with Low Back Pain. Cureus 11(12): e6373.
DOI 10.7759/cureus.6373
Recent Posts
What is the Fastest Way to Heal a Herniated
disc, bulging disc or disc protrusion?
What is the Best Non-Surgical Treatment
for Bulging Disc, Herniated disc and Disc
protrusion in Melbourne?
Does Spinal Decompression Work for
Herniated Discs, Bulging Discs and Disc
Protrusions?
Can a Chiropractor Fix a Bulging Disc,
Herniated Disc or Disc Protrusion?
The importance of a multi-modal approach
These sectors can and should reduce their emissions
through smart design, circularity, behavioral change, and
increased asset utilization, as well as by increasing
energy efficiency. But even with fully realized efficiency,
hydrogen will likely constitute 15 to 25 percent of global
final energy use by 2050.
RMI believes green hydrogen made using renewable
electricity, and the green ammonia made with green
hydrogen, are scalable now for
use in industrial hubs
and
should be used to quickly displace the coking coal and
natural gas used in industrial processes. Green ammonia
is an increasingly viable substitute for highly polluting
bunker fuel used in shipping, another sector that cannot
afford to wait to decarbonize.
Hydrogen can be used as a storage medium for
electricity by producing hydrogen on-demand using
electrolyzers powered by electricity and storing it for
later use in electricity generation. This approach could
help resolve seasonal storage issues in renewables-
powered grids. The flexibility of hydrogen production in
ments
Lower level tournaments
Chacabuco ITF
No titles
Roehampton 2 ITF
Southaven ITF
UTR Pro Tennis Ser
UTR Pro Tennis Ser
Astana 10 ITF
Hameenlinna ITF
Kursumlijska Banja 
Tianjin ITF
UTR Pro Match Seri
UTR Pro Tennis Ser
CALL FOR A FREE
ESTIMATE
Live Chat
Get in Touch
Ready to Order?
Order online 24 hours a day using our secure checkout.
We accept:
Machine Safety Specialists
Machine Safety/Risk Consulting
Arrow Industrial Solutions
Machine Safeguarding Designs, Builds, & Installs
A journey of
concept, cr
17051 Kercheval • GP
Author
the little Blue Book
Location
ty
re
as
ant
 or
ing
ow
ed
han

^^^^

Can you repeat the records above with every "electricity" swapped for "power" and nothing else changed?

> [Output for this task]:
with Low Back Pain. Cureus 11(12): e6373.
DOI 10.7759/cureus.6373
Recent Posts
What is the Fastest Way to Heal a Herniated
disc, bulging disc or disc protrusion?
What is the Best Non-Surgical Treatment
for Bulging Disc, Herniated disc and Disc
protrusion in Melbourne?
Does Spinal Decompression Work for
Herniated Discs, Bulging Discs and Disc
Protrusions?
Can a Chiropractor Fix a Bulging Disc,
Herniated Disc or Disc Protrusion?
The importance of a multi-modal approach
These sectors can and should reduce their emissions
through smart design, circularity, behavioral change, and
increased asset utilization, as well as by increasing
energy efficiency. But even with fully realized efficiency,
hydrogen will likely constitute 15 to 25 percent of global
final energy use by 2050.
RMI believes green hydrogen made using renewable
power, and the green ammonia made with green
hydrogen, are scalable now for
use in industrial hubs
and
should be used to quickly displace the coking coal and
natural gas used in industrial processes. Green ammonia
is an increasingly viable substitute for highly polluting
bunker fuel used in shipping, another sector that cannot
afford to wait to decarbonize.
Hydrogen can be used as a storage medium for
power by producing hydrogen on-demand using
electrolyzers powered by power and storing it for
later use in power generation. This approach could
help resolve seasonal storage issues in renewables-
powered grids. The flexibility of hydrogen production in
ments
Lower level tournaments
Chacabuco ITF
No titles
Roehampton 2 ITF
Southaven ITF
UTR Pro Tennis Ser
UTR Pro Tennis Ser
Astana 10 ITF
Hameenlinna ITF
Kursumlijska Banja 
Tianjin ITF
UTR Pro Match Seri
UTR Pro Tennis Ser
CALL FOR A FREE
ESTIMATE
Live Chat
Get in Touch
Ready to Order?
Order online 24 hours a day using our secure checkout.
We accept:
Machine Safety Specialists
Machine Safety/Risk Consulting
Arrow Industrial Solutions
Machine Safeguarding Designs, Builds, & Installs
A journey of
concept, cr
17051 Kercheval • GP
Author
the little Blue Book
Location
ty
re
as
ant
 or
ing
ow
ed
han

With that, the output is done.